The Rutherford Institute has issued a precautionary “opt out” letter as a means by which families whose children are taking part in remote learning / virtual classes might assert their Fourth Amendment privacy rights and guard against intrusive government surveillance posed by remote learning technologies.

The Institute released its model “Parental Reservation of Rights – Remote Learning Surveillance” letter in the wake of a growing number of incidents in which students have been suspended and reported to police by school officials for having toy guns nearby while taking part in virtual schooling.

“Remote learning should not justify the expansion of draconian zero tolerance policies to encompass so-called ‘violations’ that take place in students’ homes and home environments. Nor should remote learning be used as a backdoor means of allowing government officials to conduct warrantless surveillance into students’ homes and home environments,” said constitutional attorney John W. Whitehead, president of The Rutherford Institute and author of Battlefield America: The War on the American People.

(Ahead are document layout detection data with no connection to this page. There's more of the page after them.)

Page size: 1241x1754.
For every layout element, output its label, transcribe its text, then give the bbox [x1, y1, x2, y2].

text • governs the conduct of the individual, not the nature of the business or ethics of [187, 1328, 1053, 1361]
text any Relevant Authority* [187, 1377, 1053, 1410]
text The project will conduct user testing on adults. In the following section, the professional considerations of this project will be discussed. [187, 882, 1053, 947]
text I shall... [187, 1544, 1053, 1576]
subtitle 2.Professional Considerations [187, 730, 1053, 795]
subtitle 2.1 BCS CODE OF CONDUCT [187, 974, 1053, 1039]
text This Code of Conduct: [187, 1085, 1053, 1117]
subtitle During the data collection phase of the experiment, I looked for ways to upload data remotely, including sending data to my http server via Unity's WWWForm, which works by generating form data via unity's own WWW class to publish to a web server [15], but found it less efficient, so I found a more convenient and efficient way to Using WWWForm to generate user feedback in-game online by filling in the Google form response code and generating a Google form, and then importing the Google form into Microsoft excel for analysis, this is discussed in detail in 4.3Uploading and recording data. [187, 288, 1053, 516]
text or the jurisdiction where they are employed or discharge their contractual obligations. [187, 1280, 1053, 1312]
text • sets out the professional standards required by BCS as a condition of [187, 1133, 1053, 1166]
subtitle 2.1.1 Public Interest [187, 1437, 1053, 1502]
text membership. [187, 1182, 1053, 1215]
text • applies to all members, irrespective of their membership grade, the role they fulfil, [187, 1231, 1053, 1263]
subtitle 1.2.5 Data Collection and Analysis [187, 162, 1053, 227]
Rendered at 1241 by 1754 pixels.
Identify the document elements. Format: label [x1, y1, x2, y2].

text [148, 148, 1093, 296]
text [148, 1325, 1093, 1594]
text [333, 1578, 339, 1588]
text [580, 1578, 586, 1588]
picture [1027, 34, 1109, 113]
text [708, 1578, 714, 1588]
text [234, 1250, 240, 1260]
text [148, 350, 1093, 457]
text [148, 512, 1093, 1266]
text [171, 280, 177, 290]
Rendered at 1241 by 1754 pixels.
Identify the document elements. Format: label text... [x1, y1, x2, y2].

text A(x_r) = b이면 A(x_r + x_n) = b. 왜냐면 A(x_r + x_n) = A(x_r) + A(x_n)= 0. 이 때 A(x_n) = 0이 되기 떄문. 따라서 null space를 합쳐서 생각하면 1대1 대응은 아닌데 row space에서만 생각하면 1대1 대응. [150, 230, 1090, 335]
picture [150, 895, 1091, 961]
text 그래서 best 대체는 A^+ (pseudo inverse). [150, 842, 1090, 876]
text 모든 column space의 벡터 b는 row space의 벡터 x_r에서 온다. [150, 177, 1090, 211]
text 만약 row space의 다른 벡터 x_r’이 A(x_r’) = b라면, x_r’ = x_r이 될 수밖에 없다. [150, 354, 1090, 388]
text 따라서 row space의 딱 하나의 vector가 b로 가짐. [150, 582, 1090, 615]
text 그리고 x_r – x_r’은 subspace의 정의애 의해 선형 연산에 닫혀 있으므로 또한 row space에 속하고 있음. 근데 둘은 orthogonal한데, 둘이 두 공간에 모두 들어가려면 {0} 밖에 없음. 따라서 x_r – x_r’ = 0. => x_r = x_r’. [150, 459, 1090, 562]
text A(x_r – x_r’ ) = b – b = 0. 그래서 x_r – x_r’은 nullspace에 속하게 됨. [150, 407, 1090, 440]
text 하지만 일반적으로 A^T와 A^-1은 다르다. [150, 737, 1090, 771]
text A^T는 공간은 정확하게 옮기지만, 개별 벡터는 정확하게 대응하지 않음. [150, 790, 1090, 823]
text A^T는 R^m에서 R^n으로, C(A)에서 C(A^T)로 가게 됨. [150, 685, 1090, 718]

“While COVID-19 has undoubtedly introduced significant challenges for the schools, the protocols adopted for navigating these circumstances demand a heightened degree of caution lest government officials heedlessly, needlessly and unlawfully violate key constitutional safeguards established to protect the citizenry against invasive and warrantless intrusion into the home.”

In issuing the model Reservation of Rights letter for use by parents with children enrolled in virtual classes, Rutherford Institute attorneys warned government officials against leveraging the current public health situation to further erode the privacy of American citizens: “At a minimum, schools must not use virtual learning platforms to conduct unwarranted surveillance of students’ homes nor use observations made from within the home as a basis for alleging a crime has been or is being committed.”

The issue arose after Isaiah Elliott, a seventh grader at Grand Mountain School in Colorado Springs, Colo., was reported to police by school officials for playing with a toy gun in the privacy of his own home during a virtual class on the morning of August 27, 2020.

Not only was the 12-year-old suspended for five days for “bringing” a “facsimile of a firearm to school,” but he was also traumatized when a police officer showed up at his home to interrogate him. School officials reported the incident to the El Paso County Sheriff’s office, and a deputy was dispatched to the school.

The deputy reviewed a video of the art class that was recorded without the knowledge or consent of students or their parents and saw the boys playing with the toy gun. A police officer was then dispatched to the Elliott home, where he confronted Isaiah, warning him that he could face criminal charges in the future.